-- Problem requirements --
Return the whole listing, keeping every character the same.

-- Data for review --

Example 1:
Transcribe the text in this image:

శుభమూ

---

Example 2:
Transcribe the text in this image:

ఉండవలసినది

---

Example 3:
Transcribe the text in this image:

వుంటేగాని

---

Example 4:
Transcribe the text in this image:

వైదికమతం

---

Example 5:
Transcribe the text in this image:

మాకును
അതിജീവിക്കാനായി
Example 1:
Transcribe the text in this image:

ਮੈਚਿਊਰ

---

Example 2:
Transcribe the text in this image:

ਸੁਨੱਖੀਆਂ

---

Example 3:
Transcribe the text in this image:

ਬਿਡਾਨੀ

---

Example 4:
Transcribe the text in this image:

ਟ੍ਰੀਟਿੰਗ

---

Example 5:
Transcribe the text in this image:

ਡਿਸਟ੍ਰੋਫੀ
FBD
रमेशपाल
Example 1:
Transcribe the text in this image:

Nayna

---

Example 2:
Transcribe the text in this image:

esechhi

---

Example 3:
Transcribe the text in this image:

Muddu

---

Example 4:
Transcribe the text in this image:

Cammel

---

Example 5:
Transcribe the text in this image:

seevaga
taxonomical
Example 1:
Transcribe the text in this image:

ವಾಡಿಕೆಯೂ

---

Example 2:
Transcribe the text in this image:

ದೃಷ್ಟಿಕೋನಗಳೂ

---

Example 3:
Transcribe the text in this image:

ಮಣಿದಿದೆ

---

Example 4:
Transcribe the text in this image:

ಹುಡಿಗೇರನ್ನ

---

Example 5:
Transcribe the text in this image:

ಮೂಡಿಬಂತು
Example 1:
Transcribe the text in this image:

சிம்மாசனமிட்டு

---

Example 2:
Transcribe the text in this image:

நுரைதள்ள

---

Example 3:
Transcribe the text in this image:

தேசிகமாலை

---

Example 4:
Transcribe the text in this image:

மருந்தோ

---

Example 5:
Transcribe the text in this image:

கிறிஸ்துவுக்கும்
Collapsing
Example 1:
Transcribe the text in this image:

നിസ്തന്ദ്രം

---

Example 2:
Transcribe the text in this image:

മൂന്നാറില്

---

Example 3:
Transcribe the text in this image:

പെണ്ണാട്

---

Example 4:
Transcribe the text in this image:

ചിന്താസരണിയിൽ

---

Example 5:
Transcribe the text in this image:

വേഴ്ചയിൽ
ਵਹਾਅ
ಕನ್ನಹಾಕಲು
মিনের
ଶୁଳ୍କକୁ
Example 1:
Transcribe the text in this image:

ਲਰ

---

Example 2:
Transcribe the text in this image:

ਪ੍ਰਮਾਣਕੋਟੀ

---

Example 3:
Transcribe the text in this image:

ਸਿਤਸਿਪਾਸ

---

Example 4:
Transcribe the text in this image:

-- Result of this task --
Example 1:
Transcribe the text in this image:

శుభమూ

---

Example 2:
Transcribe the text in this image:

ఉండవలసినది

---

Example 3:
Transcribe the text in this image:

వుంటేగాని

---

Example 4:
Transcribe the text in this image:

వైదికమతం

---

Example 5:
Transcribe the text in this image:

మాకును
അതിജീവിക്കാനായി
Example 1:
Transcribe the text in this image:

ਮੈਚਿਊਰ

---

Example 2:
Transcribe the text in this image:

ਸੁਨੱਖੀਆਂ

---

Example 3:
Transcribe the text in this image:

ਬਿਡਾਨੀ

---

Example 4:
Transcribe the text in this image:

ਟ੍ਰੀਟਿੰਗ

---

Example 5:
Transcribe the text in this image:

ਡਿਸਟ੍ਰੋਫੀ
FBD
रमेशपाल
Example 1:
Transcribe the text in this image:

Nayna

---

Example 2:
Transcribe the text in this image:

esechhi

---

Example 3:
Transcribe the text in this image:

Muddu

---

Example 4:
Transcribe the text in this image:

Cammel

---

Example 5:
Transcribe the text in this image:

seevaga
taxonomical
Example 1:
Transcribe the text in this image:

ವಾಡಿಕೆಯೂ

---

Example 2:
Transcribe the text in this image:

ದೃಷ್ಟಿಕೋನಗಳೂ

---

Example 3:
Transcribe the text in this image:

ಮಣಿದಿದೆ

---

Example 4:
Transcribe the text in this image:

ಹುಡಿಗೇರನ್ನ

---

Example 5:
Transcribe the text in this image:

ಮೂಡಿಬಂತು
Example 1:
Transcribe the text in this image:

சிம்மாசனமிட்டு

---

Example 2:
Transcribe the text in this image:

நுரைதள்ள

---

Example 3:
Transcribe the text in this image:

தேசிகமாலை

---

Example 4:
Transcribe the text in this image:

மருந்தோ

---

Example 5:
Transcribe the text in this image:

கிறிஸ்துவுக்கும்
Collapsing
Example 1:
Transcribe the text in this image:

നിസ്തന്ദ്രം

---

Example 2:
Transcribe the text in this image:

മൂന്നാറില്

---

Example 3:
Transcribe the text in this image:

പെണ്ണാട്

---

Example 4:
Transcribe the text in this image:

ചിന്താസരണിയിൽ

---

Example 5:
Transcribe the text in this image:

വേഴ്ചയിൽ
ਵਹਾਅ
ಕನ್ನಹಾಕಲು
মিনের
ଶୁଳ୍କକୁ
Example 1:
Transcribe the text in this image:

ਲਰ

---

Example 2:
Transcribe the text in this image:

ਪ੍ਰਮਾਣਕੋਟੀ

---

Example 3:
Transcribe the text in this image:

ਸਿਤਸਿਪਾਸ

---

Example 4:
Transcribe the text in this image:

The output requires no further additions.